There's the water tower in the background.

And now the scoreboard:








































Alan.


----------



## krela (Jul 8, 2012)

It amazes me that this still exists. A definite curiousity, thanks!


----------



## KingRat (Jul 8, 2012)

To coin a phrase usually uttered by people who don't think ...

NICE FIND!

Seriously, it is. I bloody love this 

(I won't finish with 'I must add this to my to do list')


----------



## night crawler (Jul 8, 2012)

Very nice, gona tell us what camera?


----------



## krela (Jul 8, 2012)

KingRat said:


> To coin a phrase usually uttered by people who don't think ...
> 
> NICE FIND!
> 
> ...



You forgot to use the dreaded m***h word.


----------



## rectory-rat (Jul 8, 2012)

Very interesting indeed, something quite different. Nice photos too 



krela said:


> You forgot to use the dreaded m***h word.



Desperately trying to work out what that word is now 

~RR


----------



## Alansworld (Jul 8, 2012)

Thanks to all for the kind words.

Mr Night: it's a Sony SLT A77, 24 glorious megapixels and a wonderful 16-50 2.8 lens.


----------



## godzilla73 (Jul 8, 2012)

Brilliant brilliant.

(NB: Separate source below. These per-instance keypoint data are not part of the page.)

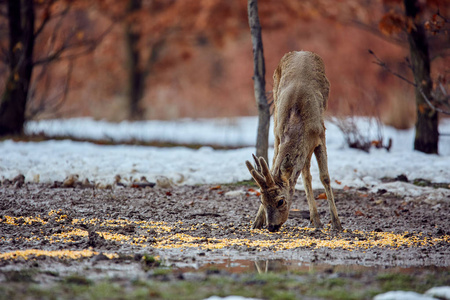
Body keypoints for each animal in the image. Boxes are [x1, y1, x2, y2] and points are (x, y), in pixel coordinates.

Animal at [246, 51, 342, 232]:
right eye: (262, 200)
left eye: (281, 201)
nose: (272, 226)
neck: (297, 121)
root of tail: (302, 51)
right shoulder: (278, 134)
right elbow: (274, 167)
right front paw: (257, 221)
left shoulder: (321, 134)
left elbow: (325, 177)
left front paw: (336, 223)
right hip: (275, 103)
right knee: (303, 173)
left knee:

A real rarity. Well done.
Godzy


----------



## nelly (Jul 8, 2012)

Thats so different, not sure if its a place that going to attract urbexers by the car load, but its nice to see and great shots too


----------



## night crawler (Jul 8, 2012)

Alansworld said:


> Thanks to all for the kind words.
> 
> Mr Night: it's a Sony SLT A77, 24 glorious megapixels and a wonderful 16-50 2.8 lens.



Very nice I think the Sony is certainly a camera I'd consider if I changed from Canon.


----------



## flyboys90 (Jul 9, 2012)

Nice bit of history,thanks for sharing.


----------



## Harry (Jul 9, 2012)

That's orsum


----------



## GAMA_at_Greenham (Jul 9, 2012)

You'll be pleased to know that Greenham Parish Council (in whose parish the Baseball Diamond sits) is working on refurbishing/restoring the scoreboard with help from local RAF and USAF personnel. 

See: 
http://greenham.gov.uk/minutes/minutes120509.pdf, Item 18
http://greenham.gov.uk/minutes/minutes120613.pdf, Item 14

So these pics are a great record of the "before" - hopefully the "after" pics will be as well received!


----------



## Alansworld (Jul 9, 2012)

To GAMA at... I thought I'd read somewhere about refurb plans! I'll keep my eye on the local news!


----------



## TeeJF (Jul 9, 2012)

Now that's different!


----------



## urbanisle (Jul 9, 2012)

I like this, its very different


----------